Thank you. Our next questions come from the line of Roger Lipton with Lipton Financial Services. Please proceed with your question.
Yes, Mike, I have to follow that - with capital allocation. I was going to ask, and I will ask what would be the timing of your CapEx in Las Vegas? How much will you spend and when?
So this year, our obligation to MGM, we have essentially three leases out there, all of which - there are three leases and there are also letter agreements. The letter agreements sort of cover the banquet business, the room service, pool service, the employee dining room, none of those things need renovations. The three main leases are for the Village Streets, which is sort of like a fast food area in America, which is their 24-hour restaurants that we have and Gallagher's. The obligation this year for Gallagher's is certainly under $2 million, probably $1.5 million, but we're just in the process, and we don't know if there's going to be cost overruns, but we think Sam and Jennifer, who are the key players along with the local people in Vegas, but the key players here have really gone over those numbers with Linda Clous, who is our facilities manager and oversees construction as well, so I think the likelihood is $1.5 million in CapEx. But please remember beyond that, we're paying people who work for us there, 70% of their salaries, even though they're not working, which we're utilizing them for other things where we can, but there's a staff there that's being paid. So if you included that, I guess that number goes to $2 million with the payroll. We don't have any obligation for the rest of this year other than to give them a plan for the Village Streets, and I don't think the Village Streets will be very expensive, maybe $2 million. There are, I think, eight outlets in the Village streets and we're considering building one more. So maybe a couple of million dollars, would that be close, Sam?
Yes.
So figure $2 million. And then America comes up in 2025. And America is doing great. I mean we've had 11% compounded growth there last year from the previous year, and we're running ahead this year. I don't know that we'll ever have to do America. It's basically New York and MGM's call. But they've taken a wait-and-see attitude because the restaurant is doing really, really well. So it’s - certainly, the CapEx in Vegas is not a factor when you - I think you're trying to look toward the dividend and see if that would be impactful on the dividend. We're not concerned about that when we make a decision regarding the dividend.
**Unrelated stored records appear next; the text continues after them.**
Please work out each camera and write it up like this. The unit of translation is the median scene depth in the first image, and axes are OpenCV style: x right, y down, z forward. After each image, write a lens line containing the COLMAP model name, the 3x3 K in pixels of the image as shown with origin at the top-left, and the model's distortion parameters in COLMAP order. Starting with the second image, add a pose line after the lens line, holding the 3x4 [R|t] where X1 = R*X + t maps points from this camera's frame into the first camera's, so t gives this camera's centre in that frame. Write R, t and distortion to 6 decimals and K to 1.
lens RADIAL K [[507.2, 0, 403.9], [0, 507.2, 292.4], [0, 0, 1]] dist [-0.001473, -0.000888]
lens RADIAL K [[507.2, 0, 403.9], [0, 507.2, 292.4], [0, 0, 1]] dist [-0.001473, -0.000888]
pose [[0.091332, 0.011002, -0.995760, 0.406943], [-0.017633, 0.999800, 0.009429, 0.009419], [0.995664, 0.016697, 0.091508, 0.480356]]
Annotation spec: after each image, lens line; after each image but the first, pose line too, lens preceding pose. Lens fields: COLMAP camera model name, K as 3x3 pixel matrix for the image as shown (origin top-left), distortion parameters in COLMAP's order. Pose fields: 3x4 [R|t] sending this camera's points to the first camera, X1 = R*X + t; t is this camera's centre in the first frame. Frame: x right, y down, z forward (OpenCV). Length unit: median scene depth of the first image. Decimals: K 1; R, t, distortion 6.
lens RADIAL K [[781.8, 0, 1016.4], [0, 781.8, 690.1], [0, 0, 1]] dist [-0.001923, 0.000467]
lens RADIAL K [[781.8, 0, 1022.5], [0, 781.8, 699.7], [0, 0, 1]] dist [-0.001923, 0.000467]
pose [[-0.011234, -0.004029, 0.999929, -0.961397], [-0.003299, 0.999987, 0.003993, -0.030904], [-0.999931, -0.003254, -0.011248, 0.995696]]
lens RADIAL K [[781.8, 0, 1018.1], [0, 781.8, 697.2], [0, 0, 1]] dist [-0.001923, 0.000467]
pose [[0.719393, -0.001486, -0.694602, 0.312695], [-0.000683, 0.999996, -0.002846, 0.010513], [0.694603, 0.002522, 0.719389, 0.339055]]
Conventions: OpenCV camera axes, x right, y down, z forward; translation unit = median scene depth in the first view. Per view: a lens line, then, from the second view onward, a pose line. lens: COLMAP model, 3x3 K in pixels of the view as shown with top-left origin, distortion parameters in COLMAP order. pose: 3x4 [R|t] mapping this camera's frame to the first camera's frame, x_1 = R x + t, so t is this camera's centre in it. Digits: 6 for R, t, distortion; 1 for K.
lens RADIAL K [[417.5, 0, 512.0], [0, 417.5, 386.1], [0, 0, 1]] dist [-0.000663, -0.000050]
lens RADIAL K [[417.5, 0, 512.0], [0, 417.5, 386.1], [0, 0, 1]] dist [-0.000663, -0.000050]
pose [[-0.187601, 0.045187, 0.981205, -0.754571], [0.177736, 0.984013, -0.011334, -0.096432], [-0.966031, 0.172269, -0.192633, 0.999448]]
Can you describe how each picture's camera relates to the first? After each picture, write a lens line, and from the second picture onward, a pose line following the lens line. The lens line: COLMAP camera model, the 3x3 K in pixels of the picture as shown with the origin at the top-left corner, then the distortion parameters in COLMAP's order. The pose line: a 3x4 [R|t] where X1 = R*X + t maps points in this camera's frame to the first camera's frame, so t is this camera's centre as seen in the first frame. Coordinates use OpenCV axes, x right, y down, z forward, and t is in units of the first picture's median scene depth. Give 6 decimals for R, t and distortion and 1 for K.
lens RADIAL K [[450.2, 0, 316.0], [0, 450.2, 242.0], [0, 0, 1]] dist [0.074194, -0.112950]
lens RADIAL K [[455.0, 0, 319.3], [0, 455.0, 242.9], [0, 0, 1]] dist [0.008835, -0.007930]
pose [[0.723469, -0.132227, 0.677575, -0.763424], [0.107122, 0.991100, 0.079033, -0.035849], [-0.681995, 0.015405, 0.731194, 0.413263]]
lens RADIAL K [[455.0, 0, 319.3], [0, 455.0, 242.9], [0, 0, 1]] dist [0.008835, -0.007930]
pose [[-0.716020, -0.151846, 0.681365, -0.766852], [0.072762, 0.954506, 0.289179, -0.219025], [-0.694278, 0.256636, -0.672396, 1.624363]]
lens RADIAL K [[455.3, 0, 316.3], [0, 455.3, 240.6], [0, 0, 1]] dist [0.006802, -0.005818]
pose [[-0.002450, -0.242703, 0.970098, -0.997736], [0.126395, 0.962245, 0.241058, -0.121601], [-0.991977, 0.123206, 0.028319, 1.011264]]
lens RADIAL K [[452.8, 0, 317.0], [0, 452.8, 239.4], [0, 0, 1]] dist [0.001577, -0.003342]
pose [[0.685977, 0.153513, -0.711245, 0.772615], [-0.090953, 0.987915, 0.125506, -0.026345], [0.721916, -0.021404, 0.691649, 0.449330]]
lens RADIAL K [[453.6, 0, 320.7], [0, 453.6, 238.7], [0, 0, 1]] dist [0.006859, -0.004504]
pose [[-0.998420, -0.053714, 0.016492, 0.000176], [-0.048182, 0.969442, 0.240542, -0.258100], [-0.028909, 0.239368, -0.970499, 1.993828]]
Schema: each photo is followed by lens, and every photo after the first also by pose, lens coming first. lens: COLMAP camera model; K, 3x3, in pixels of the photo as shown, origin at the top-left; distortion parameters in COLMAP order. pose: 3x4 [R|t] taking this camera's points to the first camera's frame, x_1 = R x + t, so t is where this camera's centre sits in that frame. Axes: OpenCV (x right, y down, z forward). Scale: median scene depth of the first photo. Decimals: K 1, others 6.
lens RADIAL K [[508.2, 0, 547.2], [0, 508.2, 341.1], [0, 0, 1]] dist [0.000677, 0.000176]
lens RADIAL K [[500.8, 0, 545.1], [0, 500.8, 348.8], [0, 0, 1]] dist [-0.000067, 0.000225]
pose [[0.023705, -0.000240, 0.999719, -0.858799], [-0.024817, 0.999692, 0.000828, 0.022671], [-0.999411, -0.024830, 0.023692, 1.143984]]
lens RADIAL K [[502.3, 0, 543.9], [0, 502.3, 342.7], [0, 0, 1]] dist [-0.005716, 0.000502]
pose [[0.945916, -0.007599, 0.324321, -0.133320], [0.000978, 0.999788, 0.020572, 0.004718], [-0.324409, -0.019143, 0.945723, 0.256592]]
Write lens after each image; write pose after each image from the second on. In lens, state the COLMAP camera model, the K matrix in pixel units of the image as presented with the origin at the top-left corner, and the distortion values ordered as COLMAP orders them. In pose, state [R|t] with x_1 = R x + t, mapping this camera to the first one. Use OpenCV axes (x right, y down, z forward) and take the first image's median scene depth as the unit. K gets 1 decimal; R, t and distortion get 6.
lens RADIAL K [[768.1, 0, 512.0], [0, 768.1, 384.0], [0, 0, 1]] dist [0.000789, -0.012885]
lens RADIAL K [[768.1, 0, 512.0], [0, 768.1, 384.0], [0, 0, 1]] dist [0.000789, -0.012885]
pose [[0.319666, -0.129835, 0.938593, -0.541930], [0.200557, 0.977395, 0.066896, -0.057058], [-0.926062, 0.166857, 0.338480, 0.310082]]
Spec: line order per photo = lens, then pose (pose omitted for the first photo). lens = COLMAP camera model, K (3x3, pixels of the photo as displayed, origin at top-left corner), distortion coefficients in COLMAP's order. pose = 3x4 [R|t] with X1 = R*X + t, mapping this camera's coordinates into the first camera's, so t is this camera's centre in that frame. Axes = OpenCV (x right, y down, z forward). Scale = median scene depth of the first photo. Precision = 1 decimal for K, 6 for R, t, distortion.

Mike, just real quick, that sounds like $4 million combined maybe including the payroll, is that lower than the numbers you had thrown out previously, if I recall?
Yes, well, the total obligation was $7.5 million, but the majority of that was going to be spent in America.
Okay. Well, that's good news. Okay, thanks very much.
You're welcome.
Thank you. There are no further questions at this time. I would now like to hand the call back over to Michael Weinstein for any closing comments.
Right, I hope I was clear. It's Valentine's Day. Happy Valentine's everybody, and we'll see you at the next quarter's call. Take care.
Thank you. This does conclude today's teleconference. We appreciate your participation. You may disconnect your lines at this time. Enjoy the rest of your day.